- Task requirements
Copy out the text read from every page in the listing below, line for line and unchanged, omitting the pictures.

- Listed records
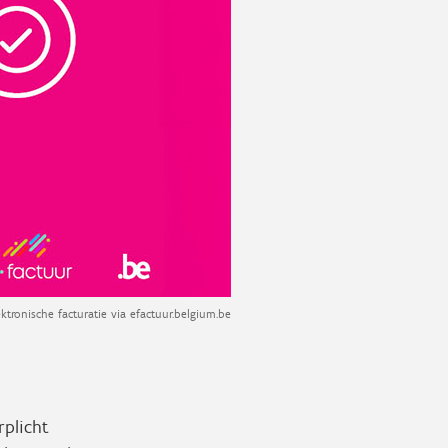
ktronische facturatie via efactuur.belgium.be
rplicht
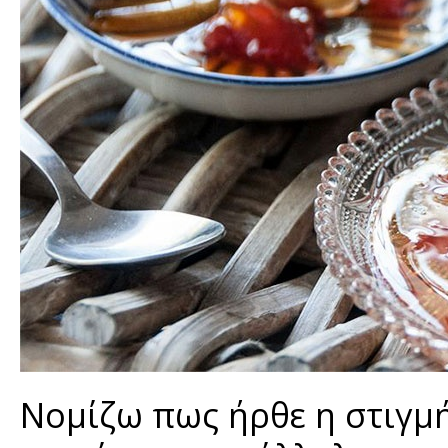
Νομίζω πως ήρθε η στιγμ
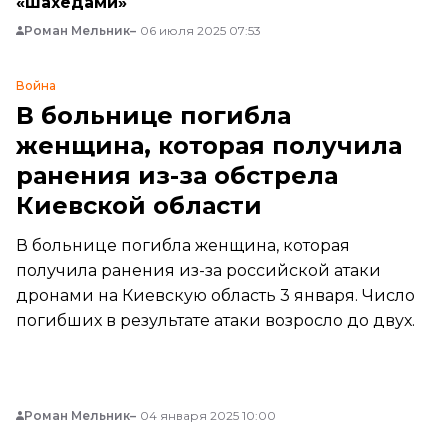
«шахедами»
Роман Мельник
06 июля 2025 07:53
Война
В больнице погибла
женщина, которая получила
ранения из-за обстрела
Киевской области
В больнице погибла женщина, которая
получила ранения из-за российской атаки
дронами на Киевскую область 3 января. Число
погибших в результате атаки возросло до двух.
Роман Мельник
04 января 2025 10:00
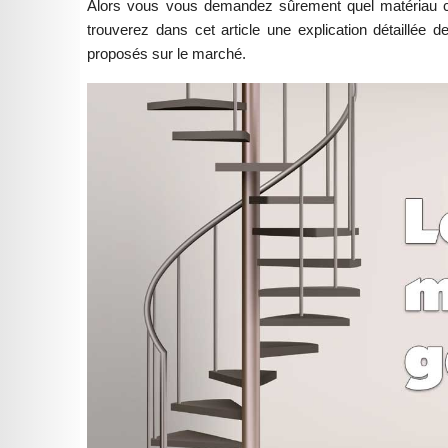
Alors vous vous demandez sûrement quel matériau cho
trouverez dans cet article une explication détaillée
proposés sur le marché.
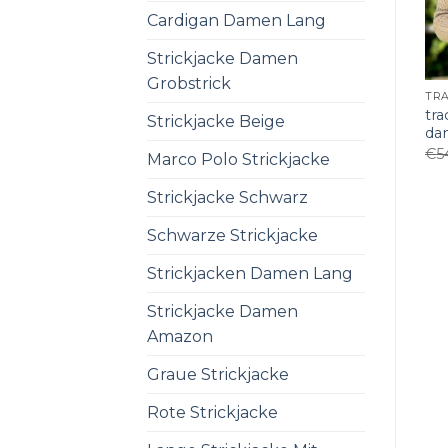
Cardigan Damen Lang
Strickjacke Damen
Grobstrick
tra
Strickjacke Beige
da
€
5
Marco Polo Strickjacke
Strickjacke Schwarz
Schwarze Strickjacke
Strickjacken Damen Lang
Strickjacke Damen
Amazon
Graue Strickjacke
Rote Strickjacke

- Solved problem
ktronische facturatie via efactuur.belgium.be
rplicht
Νομίζω πως ήρθε η στιγμ
«шахедами»
Роман Мельник
06 июля 2025 07:53
Война
В больнице погибла
женщина, которая получила
ранения из-за обстрела
Киевской области
В больнице погибла женщина, которая
получила ранения из-за российской атаки
дронами на Киевскую область 3 января. Число
погибших в результате атаки возросло до двух.
Роман Мельник
04 января 2025 10:00
Alors vous vous demandez sûrement quel matériau cho
trouverez dans cet article une explication détaillée
proposés sur le marché.
Cardigan Damen Lang
Strickjacke Damen
Grobstrick
tra
Strickjacke Beige
da
€
5
Marco Polo Strickjacke
Strickjacke Schwarz
Schwarze Strickjacke
Strickjacken Damen Lang
Strickjacke Damen
Amazon
Graue Strickjacke
Rote Strickjacke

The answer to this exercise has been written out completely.